I am training google/vit-base-patch16-384
for image classification.
When I try to modify the optimizers input to Trainer
, I am running into this error:
RuntimeError: element 0 of tensors does not require grad and does not have a grad_fn
For instance, this setup would throw the error, once the trainer runs a backward pass:
training_args = TrainingArguments(
output_dir="model_output",
remove_unused_columns=False,
evaluation_strategy="epoch",
save_strategy="epoch",
weight_decay=0.0,
max_grad_norm=1.0,
learning_rate=args.learning_rate, # initial learning rate
per_device_train_batch_size=args.per_device_train_batch_size,
gradient_accumulation_steps=args.gradient_accumulation_steps,
per_device_eval_batch_size=args.per_device_eval_batch_size,
num_train_epochs=args.num_train_epochs,
warmup_ratio=args.warmup_ratio,
logging_steps=args.logging_steps,
save_total_limit=args.save_total_limit,
load_best_model_at_end=True,
metric_for_best_model="eval_loss",
greater_is_better=False,
)
optimizer = torch.optim.SGD(model.parameters(), lr=args.learning_rate, momentum=0.9)
num_training_steps = (
len(data["train"]) * args.num_train_epochs // args.per_device_train_batch_size
)
scheduler = get_cosine_schedule_with_warmup(
optimizer,
num_warmup_steps=int(args.warmup_ratio * num_training_steps),
num_training_steps=num_training_steps,
)
trainer = Trainer(
model=model,
args=training_args,
data_collator=data_collator,
train_dataset=data["train"],
eval_dataset=data["val"],
tokenizer=image_processor,
optimizers=(optimizer, scheduler),
compute_metrics=compute_metrics,
callbacks=[
EarlyStoppingCallback(early_stopping_patience=3, early_stopping_threshold=0)
],
)
If I comment out the optimizers
input to Trainer
, then it defaults back to AdamW and the training runs fine. Or, if I set optimizer = torch.optim.AdamW(model.parameters(), lr=args.learning_rate)
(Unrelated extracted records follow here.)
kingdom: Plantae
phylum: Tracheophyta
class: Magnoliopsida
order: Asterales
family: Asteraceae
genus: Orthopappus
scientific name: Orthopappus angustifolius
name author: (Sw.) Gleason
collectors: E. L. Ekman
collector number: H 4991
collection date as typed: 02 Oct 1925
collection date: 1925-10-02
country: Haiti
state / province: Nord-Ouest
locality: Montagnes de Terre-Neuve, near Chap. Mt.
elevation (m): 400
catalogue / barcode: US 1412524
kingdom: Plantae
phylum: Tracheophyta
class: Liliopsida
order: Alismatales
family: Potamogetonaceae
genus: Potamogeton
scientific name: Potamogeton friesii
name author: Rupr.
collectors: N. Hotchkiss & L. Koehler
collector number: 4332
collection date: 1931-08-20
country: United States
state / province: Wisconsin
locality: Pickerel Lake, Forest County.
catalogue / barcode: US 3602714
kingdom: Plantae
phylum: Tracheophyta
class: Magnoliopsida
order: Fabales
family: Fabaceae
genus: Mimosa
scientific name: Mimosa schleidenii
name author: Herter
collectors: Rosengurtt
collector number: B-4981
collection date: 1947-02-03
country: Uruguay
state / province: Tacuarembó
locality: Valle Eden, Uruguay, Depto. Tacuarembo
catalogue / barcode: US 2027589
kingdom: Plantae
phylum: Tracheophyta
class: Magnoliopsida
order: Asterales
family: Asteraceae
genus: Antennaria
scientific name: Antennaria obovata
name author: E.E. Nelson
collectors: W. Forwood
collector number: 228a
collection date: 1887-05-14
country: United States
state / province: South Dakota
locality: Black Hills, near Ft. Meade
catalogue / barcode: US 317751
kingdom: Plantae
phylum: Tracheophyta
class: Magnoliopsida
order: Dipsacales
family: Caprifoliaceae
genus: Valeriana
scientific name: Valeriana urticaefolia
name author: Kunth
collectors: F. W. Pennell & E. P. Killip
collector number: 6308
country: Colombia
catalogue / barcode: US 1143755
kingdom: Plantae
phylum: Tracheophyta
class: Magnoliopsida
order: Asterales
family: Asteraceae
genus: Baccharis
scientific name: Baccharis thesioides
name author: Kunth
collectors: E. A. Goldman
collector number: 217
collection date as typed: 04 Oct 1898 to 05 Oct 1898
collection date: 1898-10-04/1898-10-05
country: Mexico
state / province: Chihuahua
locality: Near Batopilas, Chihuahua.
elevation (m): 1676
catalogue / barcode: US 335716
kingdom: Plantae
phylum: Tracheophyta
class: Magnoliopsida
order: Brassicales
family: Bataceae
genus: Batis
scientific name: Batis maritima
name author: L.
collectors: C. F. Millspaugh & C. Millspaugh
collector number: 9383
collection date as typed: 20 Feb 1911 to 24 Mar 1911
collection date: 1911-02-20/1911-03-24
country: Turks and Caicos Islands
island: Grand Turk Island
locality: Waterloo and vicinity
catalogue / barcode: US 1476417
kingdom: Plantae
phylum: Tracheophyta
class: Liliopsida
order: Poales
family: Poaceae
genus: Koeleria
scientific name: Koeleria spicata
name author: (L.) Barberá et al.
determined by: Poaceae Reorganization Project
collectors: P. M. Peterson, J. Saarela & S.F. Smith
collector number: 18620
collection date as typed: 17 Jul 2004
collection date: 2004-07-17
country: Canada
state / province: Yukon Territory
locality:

, then it also runs fine. Actually, a few optimizers work here: AdamW, Adam, Adagrad, Rprop, RMSprop (with momentum=0).
Ones that throw the runtime error: SGD (with and without momentum), ASGD, RMSprop with momentum =/= 0.
That’s all I have tested so far… Any ideas why some optimisers are throwing the error, but some are not? I am trying to reproduce the fine-tuning approach from the ViT paper, where they use SGD.